Albert Wesker (Tom Hopper) is maybe the most bizarre character. I don’t really know how to put it into words. He has the most developed character arc of anyone. It doesn’t just turn out he’s a bad guy working with Umbrella or anything like that. He is, but he actually cares about his team and hates that he’s basically screwing them over. All of his urgency seems to come from messages he gets from a beeper. He feels shoehorned in, which doesn’t make sense, seeing as he’s one of the main characters in the whole series.
Yes, I did say beeper. This movie takes place in 1998 and it goes out of its way to remind you of that. The movie tells you front and center the year it takes place in, but I guess that wasn’t enough. A lot of modern movies treat viewers as if they have the short-term memory of a goldfish, why should this be any different?
As I said, the movie does a pretty good job of handling the story of the first two games simultaneously. It follows them beat for beat in most ways, which is good, but maybe it’s done too well. It follows to a fault. That takes away some of the tension and makes many scenes predictable. If you’ve never played Resident Evil games or only dabbled in them, you might be better off.
It’s kind of hard to criticize the movie for sticking to what happens in the games, but maybe not do it so heavy-handedly? The Paul W. S. Anderson movies were completely out of touch with the games until the later movies. AT that point they became glorified cosplay, but at least you didn’t know what was going to happen just because you’re a fan of the games. Not to say his movies weren’t predictable.
I don’t want to find fault here, because I know how it sounds. Hating movies based on game franchises because they’re too far removed from the source, then bitch about another movie for staying too close to the game franchise? It’s a recipe for being dickish, I know.
There’s also a lack of zombies. There are some, sure, but they’re largely in the background and pose no real threat. They’re few and far between and often used for jump scares. It kind of feels like The Walking Dead with how they’re used, and rarely seen.
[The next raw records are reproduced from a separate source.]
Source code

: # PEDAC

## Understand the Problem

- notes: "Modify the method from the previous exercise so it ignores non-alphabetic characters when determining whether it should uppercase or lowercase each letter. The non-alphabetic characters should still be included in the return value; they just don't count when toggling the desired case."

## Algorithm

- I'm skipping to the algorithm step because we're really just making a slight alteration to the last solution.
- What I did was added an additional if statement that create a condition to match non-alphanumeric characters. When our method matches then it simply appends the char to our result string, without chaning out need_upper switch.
Resident Evil: Welcome to Raccoon City did some good things and I admire that about it. I went in expecting trash and it wasn’t. Again though, I didn’t like it. The story was predictable because it stuck to the games to a fault and the characters were poorly portrayed by either bad acting, bad writing, or both. When comparing it to the other movies, it’s not half bad, but when looking at it as a fan of the games, it tried… but failed.